Bei der Bewältigung kleinerer und größerer Katastrophen sind wir auf unsere ehrenamtlichen Rettungskräfte angewiesen, deren Leidenschaft und Engagement wir alle sehr zu schätzen wissen. Diese sind auf eine funktionierende Infrastruktur angewiesen, für die die Gemeinde zuständig ist. Leider ist unser Rettungszentrum inzwischen in ähnlich desolatem Zustand wie unsere aktuelle finanzielle Lage. Aus unserer Sicht, ist es an der Zeit in den Prozess zur Planung eines neuen Rettungszentrums einzusteigen und mögliche Alternativen zu prüfen.

9. Ziel: Modernes Rettungszentrum
• Einstieg in die Bedarfserhebung mit unseren Rettungskräften
• Suche geeigneter Standorte für ein neues Rettungszentrum

Ein wesentlicher Faktor, für ein gesundes und stressfreies Leben in Neuhausen, stellt der Fluglärm dar. Hier zeichnet sich gerade ab, dass eine der geplanten Südrouten deutlich näher an Neuhausen vorbeiführt, als bisher. Man könnte sagen, die Flugzeuge fliegen dann fast in Ballweite des Tennisplatzes. Wir können uns alle vorstellen, was das bedeutet, der Fluglärm wird zunehmen und unsere Lebensqualität wird leiden - nicht nur beim Tennis spielen.

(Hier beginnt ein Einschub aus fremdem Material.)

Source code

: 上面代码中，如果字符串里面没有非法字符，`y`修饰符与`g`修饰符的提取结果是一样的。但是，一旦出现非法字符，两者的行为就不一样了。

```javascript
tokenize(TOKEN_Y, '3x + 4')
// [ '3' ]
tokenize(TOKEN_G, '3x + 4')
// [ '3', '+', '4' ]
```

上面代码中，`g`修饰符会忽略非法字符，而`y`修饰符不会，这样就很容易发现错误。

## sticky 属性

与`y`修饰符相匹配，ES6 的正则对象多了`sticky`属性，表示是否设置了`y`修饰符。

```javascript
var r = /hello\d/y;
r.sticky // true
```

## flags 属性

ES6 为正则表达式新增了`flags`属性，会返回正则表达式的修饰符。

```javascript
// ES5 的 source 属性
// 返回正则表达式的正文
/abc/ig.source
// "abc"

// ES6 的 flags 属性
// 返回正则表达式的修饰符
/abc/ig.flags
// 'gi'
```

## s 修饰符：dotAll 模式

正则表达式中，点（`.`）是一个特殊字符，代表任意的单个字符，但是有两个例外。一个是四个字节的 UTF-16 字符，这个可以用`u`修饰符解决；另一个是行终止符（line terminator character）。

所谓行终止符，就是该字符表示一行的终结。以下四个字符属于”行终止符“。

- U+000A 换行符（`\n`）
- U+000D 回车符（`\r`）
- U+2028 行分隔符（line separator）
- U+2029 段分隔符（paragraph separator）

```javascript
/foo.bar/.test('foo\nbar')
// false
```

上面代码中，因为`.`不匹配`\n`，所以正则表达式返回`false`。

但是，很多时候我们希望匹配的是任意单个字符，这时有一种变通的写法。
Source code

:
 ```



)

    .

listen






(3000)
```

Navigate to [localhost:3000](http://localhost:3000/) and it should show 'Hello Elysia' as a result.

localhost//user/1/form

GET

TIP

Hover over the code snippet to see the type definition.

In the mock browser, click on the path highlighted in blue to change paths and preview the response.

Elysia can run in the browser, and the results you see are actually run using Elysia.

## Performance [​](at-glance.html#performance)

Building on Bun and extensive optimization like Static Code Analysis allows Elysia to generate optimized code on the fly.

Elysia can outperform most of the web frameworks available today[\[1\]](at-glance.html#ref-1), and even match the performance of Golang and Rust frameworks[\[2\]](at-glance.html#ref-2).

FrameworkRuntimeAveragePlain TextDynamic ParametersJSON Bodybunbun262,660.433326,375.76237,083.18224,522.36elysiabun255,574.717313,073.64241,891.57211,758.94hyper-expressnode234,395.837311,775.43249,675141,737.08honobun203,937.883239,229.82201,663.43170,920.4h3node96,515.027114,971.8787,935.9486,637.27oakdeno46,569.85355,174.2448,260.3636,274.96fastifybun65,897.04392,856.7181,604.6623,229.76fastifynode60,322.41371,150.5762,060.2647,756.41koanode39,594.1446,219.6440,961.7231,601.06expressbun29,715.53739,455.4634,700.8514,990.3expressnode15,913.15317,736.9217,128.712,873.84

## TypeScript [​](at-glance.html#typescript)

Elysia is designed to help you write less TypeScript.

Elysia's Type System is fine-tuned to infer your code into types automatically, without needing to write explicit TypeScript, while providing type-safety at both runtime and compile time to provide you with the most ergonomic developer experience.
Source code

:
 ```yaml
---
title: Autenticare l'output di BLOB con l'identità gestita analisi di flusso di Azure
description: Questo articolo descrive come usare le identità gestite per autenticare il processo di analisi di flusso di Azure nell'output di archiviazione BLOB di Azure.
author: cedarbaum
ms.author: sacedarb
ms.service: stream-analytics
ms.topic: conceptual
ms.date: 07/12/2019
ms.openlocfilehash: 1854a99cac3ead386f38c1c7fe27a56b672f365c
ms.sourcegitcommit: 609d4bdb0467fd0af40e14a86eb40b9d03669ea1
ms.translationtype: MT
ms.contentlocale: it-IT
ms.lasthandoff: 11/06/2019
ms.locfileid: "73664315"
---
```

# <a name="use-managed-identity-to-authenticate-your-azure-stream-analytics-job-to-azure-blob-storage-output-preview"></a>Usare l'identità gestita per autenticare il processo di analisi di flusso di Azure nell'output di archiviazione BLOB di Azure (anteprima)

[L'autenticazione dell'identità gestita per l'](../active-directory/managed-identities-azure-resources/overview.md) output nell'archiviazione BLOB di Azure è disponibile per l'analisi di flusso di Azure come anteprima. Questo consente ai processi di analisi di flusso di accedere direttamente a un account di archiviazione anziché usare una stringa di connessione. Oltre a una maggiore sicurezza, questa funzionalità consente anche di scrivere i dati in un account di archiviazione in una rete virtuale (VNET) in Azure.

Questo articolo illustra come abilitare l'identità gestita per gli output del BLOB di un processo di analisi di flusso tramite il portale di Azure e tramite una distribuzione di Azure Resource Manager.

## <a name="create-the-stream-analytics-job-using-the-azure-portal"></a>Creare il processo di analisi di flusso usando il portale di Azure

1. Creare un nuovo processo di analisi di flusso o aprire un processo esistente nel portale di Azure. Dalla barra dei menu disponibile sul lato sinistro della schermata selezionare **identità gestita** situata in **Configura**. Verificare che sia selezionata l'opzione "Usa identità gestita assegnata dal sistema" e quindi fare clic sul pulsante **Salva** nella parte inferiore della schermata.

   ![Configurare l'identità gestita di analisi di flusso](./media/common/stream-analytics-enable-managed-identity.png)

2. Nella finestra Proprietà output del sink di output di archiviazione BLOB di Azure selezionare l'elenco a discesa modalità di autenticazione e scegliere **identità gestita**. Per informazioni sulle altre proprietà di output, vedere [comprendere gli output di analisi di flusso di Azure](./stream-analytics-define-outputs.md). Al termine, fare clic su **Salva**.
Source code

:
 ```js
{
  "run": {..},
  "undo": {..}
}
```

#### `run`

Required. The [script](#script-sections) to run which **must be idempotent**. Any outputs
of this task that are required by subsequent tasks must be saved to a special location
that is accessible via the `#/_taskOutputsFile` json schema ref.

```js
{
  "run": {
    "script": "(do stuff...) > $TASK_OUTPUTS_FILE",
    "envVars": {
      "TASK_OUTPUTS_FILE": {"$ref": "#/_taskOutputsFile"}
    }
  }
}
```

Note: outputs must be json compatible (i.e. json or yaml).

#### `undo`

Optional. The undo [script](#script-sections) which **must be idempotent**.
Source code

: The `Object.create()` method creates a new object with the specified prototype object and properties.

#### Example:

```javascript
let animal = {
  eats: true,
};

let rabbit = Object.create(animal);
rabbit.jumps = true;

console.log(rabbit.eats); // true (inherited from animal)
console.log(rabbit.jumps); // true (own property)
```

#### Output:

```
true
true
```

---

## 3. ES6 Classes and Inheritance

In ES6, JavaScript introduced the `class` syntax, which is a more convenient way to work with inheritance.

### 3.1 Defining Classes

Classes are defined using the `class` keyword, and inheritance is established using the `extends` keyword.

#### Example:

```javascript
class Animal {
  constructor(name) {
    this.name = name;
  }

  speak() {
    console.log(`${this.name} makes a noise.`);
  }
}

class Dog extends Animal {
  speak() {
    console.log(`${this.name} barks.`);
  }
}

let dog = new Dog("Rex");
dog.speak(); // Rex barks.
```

Für uns ist es selbstverständlich, dass wir alle - sowohl die Verwaltung als auch alle im Gremium vertretenen Parteien und Vereinigung - unsere verfügbaren Kanäle zu Verantwortlichen in Entscheidungspositionen nutzen, um für Neuhausens Lebensqualität einzutreten. Dieses Thema kann übrigens nicht bis zu den Haushaltsberatungen warten, sondern muss jetzt angegangen werden. Außerdem stellt es eine hervorragende Gelegenheit dar, um den interkommunalen Austausch zu intensivieren - sowohl auf Ebene der Rathausspitzen als auch auf Ebene der Gemeinderäte.

10. Ziel: Aktiv gegen Fluglärm
• Zeitnahe Information aller Neuhäuserinnen und Neuhäuser über die Planungen
• Koordination der Kommunikation zwischen verschiedenen Anspruchsgruppen im Ort und außerhalb des Orts
• Kooperation mit den Nachbarkommunen

Zum Schluss bin ich Ihnen noch die Antwort nach meinem persönlichen Lichtblick der letzten zwölf Monate schuldig. Tatsächlich ist mein Highlight in der letzten Sitzung vor der Sommerpause zu finden: die Handreichung von Ihnen, Herr Bürgermeister Hacker, und Herrn Ulrich Krieger ist aus meiner Sicht ein wirklicher Lichtblick.

Ein herzliches Dankeschön gilt ganz besonders allen Mitarbeiterinnen und Mitarbeitern in der Verwaltung für ihre Leidensfähigkeit und Professionalität in den vergangenen Monaten. Dieser Beitrag war essenziell, um weiterhin Sachthemen für unseren Ort vorantreiben zu können. Ich hoffe, dass die Auseinandersetzungen zwischen unserer Rathausspitze und Teilen des Gremiums damit hinter uns liegen. Für die anstehenden Haushaltsberatungen wünsche ich uns viel Erfolg und, dass es allen gelingt, den Blick nach vorne zu richten.